Reprint all of the data below exactly as shown and skip every image.
::: THE RECORDS :::
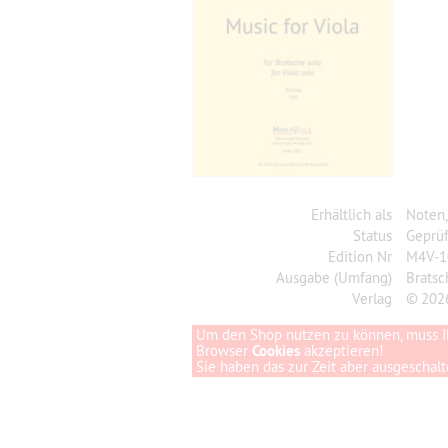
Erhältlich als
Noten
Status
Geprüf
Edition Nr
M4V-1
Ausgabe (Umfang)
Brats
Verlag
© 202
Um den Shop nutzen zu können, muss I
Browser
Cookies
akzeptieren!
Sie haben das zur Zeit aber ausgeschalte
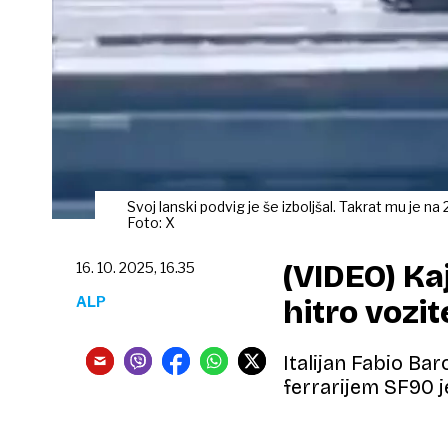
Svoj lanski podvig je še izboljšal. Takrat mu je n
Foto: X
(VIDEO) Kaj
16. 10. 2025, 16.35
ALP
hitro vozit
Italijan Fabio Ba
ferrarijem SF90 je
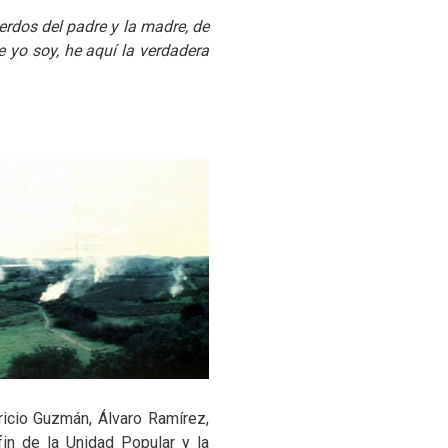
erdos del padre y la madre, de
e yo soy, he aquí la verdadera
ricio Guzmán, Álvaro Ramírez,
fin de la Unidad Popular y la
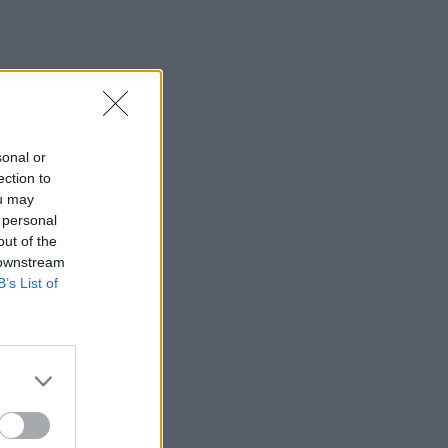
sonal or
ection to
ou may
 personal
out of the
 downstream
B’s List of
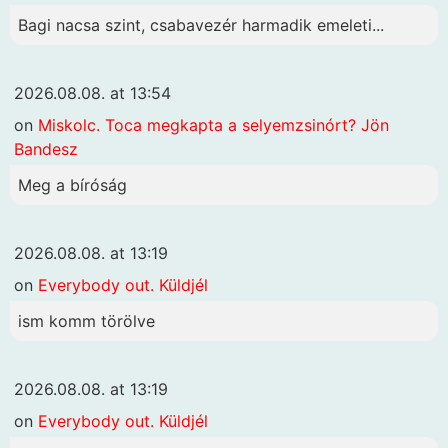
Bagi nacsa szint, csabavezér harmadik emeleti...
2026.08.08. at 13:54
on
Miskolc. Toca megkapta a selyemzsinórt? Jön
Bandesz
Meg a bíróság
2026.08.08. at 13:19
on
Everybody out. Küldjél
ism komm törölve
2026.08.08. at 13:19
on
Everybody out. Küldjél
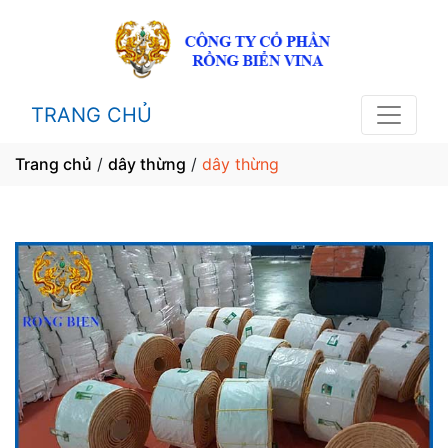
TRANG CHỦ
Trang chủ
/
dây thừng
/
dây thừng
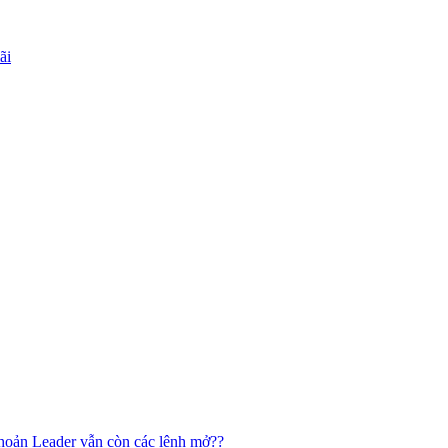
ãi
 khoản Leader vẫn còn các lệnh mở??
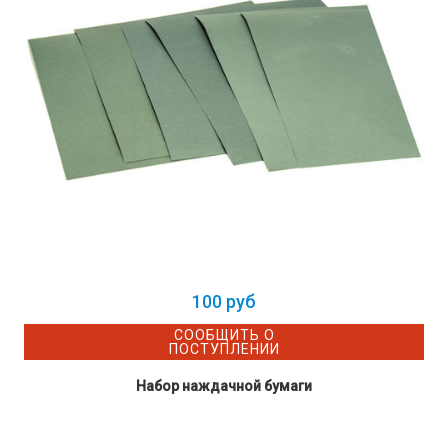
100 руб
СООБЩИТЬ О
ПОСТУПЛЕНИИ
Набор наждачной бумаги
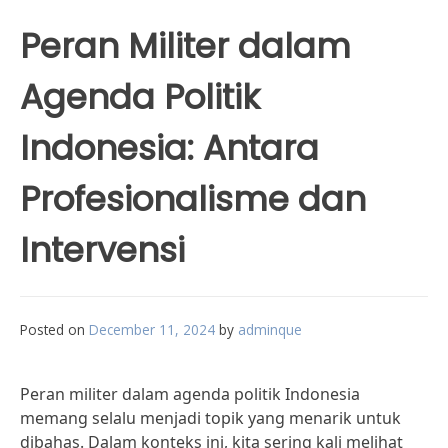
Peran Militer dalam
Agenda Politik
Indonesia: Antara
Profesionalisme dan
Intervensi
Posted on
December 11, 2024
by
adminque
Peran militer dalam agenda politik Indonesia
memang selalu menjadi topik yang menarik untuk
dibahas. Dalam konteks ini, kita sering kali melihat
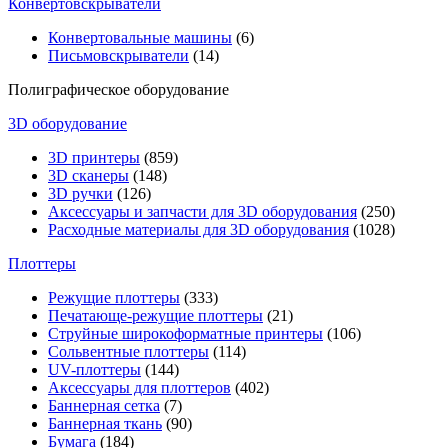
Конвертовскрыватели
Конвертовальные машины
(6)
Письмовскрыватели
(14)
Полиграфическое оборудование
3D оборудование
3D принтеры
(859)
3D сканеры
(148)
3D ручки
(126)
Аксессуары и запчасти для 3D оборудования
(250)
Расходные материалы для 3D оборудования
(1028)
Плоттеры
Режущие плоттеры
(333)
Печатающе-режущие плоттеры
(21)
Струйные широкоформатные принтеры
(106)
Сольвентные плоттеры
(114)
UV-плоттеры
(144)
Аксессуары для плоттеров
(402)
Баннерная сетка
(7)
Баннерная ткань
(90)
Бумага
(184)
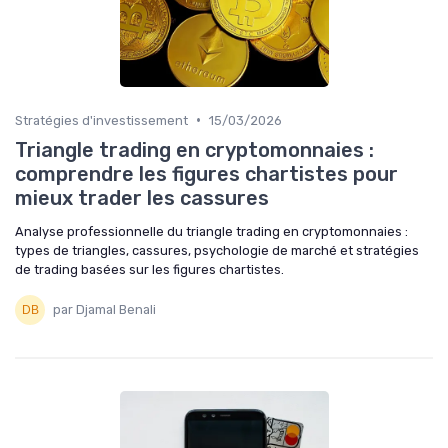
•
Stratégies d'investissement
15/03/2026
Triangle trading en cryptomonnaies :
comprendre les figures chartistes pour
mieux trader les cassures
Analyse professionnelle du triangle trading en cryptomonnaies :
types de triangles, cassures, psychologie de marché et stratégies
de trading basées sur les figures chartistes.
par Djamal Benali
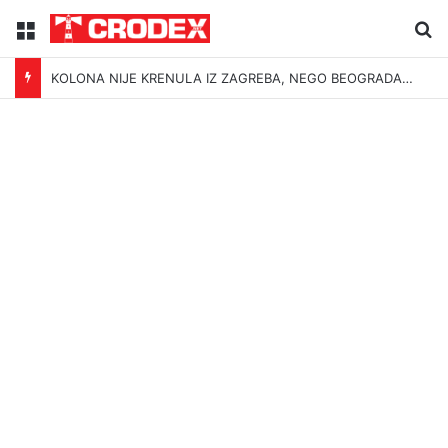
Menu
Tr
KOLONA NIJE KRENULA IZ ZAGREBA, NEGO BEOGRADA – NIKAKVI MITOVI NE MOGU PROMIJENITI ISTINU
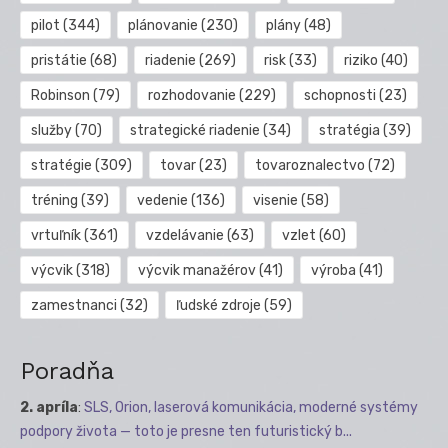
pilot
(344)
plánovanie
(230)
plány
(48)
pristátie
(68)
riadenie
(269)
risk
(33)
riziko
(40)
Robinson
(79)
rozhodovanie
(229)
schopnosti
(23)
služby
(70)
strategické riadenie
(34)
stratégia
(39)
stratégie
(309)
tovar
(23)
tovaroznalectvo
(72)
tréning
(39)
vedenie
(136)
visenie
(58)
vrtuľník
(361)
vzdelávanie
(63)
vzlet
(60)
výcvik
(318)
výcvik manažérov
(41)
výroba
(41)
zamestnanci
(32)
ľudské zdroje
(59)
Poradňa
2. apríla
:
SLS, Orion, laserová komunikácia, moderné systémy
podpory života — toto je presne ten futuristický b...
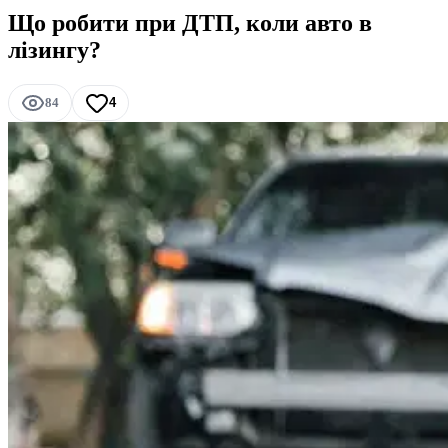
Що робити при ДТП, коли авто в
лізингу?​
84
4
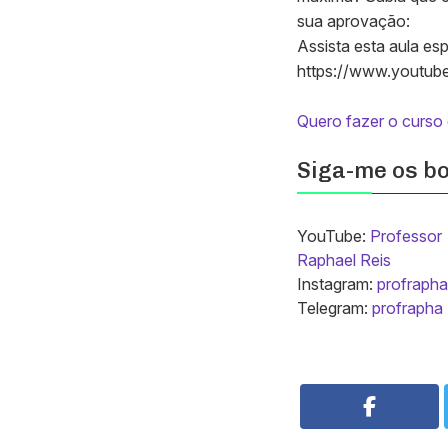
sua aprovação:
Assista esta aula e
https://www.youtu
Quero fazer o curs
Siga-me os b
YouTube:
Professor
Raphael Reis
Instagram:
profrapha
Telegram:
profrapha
:::
* COMPLETED EXERCISE *
Erhältlich als
Noten
Status
Geprüf
Edition Nr
M4V-1
Ausgabe (Umfang)
Brats
Verlag
© 202
Um den Shop nutzen zu können, muss I
Browser
Cookies
akzeptieren!
Sie haben das zur Zeit aber ausgeschalte
Svoj lanski podvig je še izboljšal. Takrat mu je n
Foto: X
(VIDEO) Kaj
16. 10. 2025, 16.35
ALP
hitro vozit
Italijan Fabio Ba
ferrarijem SF90 je
erdos del padre y la madre, de
e yo soy, he aquí la verdadera
ricio Guzmán, Álvaro Ramírez,
fin de la Unidad Popular y la
sonal or
ection to
ou may
 personal
out of the
 downstream
B’s List of
Bagi nacsa szint, csabavezér harmadik emeleti...
2026.08.08. at 13:54
on
Miskolc. Toca megkapta a selyemzsinórt? Jön
Bandesz
Meg a bíróság
2026.08.08. at 13:19
on
Everybody out. Küldjél
ism komm törölve
2026.08.08. at 13:19
on
Everybody out. Küldjél
TRANG CHỦ
Trang chủ
/
dây thừng
/
dây thừng
ãi
 khoản Leader vẫn còn các lệnh mở??
100 руб
СООБЩИТЬ О
ПОСТУПЛЕНИИ
Набор наждачной бумаги
Peran Militer dalam
Agenda Politik
Indonesia: Antara
Profesionalisme dan
Intervensi
Posted on
December 11, 2024
by
adminque
Peran militer dalam agenda politik Indonesia
memang selalu menjadi topik yang menarik untuk
dibahas. Dalam konteks ini, kita sering kali melihat
Конвертовскрыватели
Конвертовальные машины
(6)
Письмовскрыватели
(14)
Полиграфическое оборудование
3D оборудование
3D принтеры
(859)
3D сканеры
(148)
3D ручки
(126)
Аксессуары и запчасти для 3D оборудования
(250)
Расходные материалы для 3D оборудования
(1028)
Плоттеры
Режущие плоттеры
(333)
Печатающе-режущие плоттеры
(21)
Струйные широкоформатные принтеры
(106)
Сольвентные плоттеры
(114)
UV-плоттеры
(144)
Аксессуары для плоттеров
(402)
Баннерная сетка
(7)
Баннерная ткань
(90)
Бумага
(184)
•
Stratégies d'investissement
15/03/2026
Triangle trading en cryptomonnaies :
comprendre les figures chartistes pour
mieux trader les cassures
Analyse professionnelle du triangle trading en cryptomonnaies :
types de triangles, cassures, psychologie de marché et stratégies
de trading basées sur les figures chartistes.
par Djamal Benali
Menu
Tr
KOLONA NIJE KRENULA IZ ZAGREBA, NEGO BEOGRADA – NIKAKVI MITOVI NE MOGU PROMIJENITI ISTINU
pilot
(344)
plánovanie
(230)
plány
(48)
pristátie
(68)
riadenie
(269)
risk
(33)
riziko
(40)
Robinson
(79)
rozhodovanie
(229)
schopnosti
(23)
služby
(70)
strategické riadenie
(34)
stratégia
(39)
stratégie
(309)
tovar
(23)
tovaroznalectvo
(72)
tréning
(39)
vedenie
(136)
visenie
(58)
vrtuľník
(361)
vzdelávanie
(63)
vzlet
(60)
výcvik
(318)
výcvik manažérov
(41)
výroba
(41)
zamestnanci
(32)
ľudské zdroje
(59)
Poradňa
2. apríla
:
SLS, Orion, laserová komunikácia, moderné systémy
podpory života — toto je presne ten futuristický b...
Що робити при ДТП, коли авто в
лізингу?​
84
4
sua aprovação:
Assista esta aula e
https://www.youtu
Quero fazer o curs
Siga-me os b
YouTube:
Professor
Raphael Reis
Instagram:
profrapha
Telegram:
profrapha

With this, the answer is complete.